At South Shore Health, you will likely see a physician assistant (PA) when receiving care. PAs are highly-trained, licensed clinicians that are a key part of your healthcare team. They’re categorized as Advance Practice Clinicians, which also includes certified nurse midwives and nurse practitioners (NPs). 

The PA profession arose in the 1960s, when highly skilled Navy corpsman were coming home from deployments with advanced medical skills, but were unable to find employment. Dr. Eugene Stead, of Duke University Medical Center, created the physician assistant curriculum based on the accelerated training of doctors during WWII, and thus the profession was born. 

Today, there are now more than 123,000 certified PAs in the United States. They can be found working in nearly every specialty, with most PAs choosing to go into primary care, surgical subspecialties coming up a close second, followed by emergency medicine. 

I’ve been a PA at South Shore Medical Center for four years, and know many patients have questions about what I do in my role.

Here are some answers to common questions I hear from new patients.

What is a PA’s training?
PA school is sometimes referred to as “three quarters of medical school in half the time.”

It is a graduate program, usually structured as a year of intensive classroom study across a wide variety of medical topics, followed by clinical rotations in which aspiring PAs get a full year (or more) of hands-on patient care experience.

PAs are exposed to every medical setting: ER, primary care, inpatient, psychiatry, women’s health, and more, and get to participate in the full spectrum of patient care. 

What’s the difference between a PA and an MD?
Our schooling provides PAs great training and experience, but our depth of education doesn’t quite match that of doctors. We also cannot practice without the supervision of a doctor, except in very rare cases like rural and remote clinics. We cannot perform surgery, but we can assist in it. We review cases and charts with our supervising physician and are meant to be an extension of their practice, not a replacement for it. 

What does a PA do?
Here at South Shore Health, PAs see patients and make medical decisions autonomously, but we always have our supervising physicians to collaborate with, in a collegial, team-based model.

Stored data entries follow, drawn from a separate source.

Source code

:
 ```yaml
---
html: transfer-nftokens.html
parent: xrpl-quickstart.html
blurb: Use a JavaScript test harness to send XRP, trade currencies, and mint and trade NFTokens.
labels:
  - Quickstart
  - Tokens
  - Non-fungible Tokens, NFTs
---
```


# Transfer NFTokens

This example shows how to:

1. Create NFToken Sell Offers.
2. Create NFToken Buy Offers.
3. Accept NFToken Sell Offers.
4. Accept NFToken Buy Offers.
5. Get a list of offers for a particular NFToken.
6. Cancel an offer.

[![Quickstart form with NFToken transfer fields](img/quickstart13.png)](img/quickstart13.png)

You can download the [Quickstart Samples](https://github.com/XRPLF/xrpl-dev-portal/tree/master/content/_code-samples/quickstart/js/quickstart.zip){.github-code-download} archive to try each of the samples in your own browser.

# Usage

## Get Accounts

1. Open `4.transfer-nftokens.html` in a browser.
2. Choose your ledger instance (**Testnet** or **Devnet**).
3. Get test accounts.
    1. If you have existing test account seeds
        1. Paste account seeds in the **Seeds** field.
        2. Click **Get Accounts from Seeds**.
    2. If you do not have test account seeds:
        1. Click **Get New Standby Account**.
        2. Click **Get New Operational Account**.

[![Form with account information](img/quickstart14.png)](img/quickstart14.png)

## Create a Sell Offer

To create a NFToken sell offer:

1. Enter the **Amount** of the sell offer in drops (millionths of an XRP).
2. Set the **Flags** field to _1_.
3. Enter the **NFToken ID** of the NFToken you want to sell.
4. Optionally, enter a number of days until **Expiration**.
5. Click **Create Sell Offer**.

Physician assistants work with supervising physicians to:

  • Provide preventive care 
  • Admit and discharge patients 
  • Provide care in the emergency department 
  • Assist in surgery 
  • Consult with specialists
  • And much more 


What role do PAs play at South Shore Medical Center?
Physician assistants work closely with your South Shore Medical Center doctors as part of your primary care team. Typically, each doctor works with a specific PA or NP, so patients can build a relationship with both providers. We tend to have a little more flexibility in our schedules for sick visits, so if you need a last-minute appointment, you’ll often end up seeing a PA or NP. You can always follow up with your primary care physician if you have more questions.

You may worry that you’re missing out by not seeing your doctor every time you visit, but physician assistants and other advanced practice clinicians are an important part of your care team, and are always there to support your health.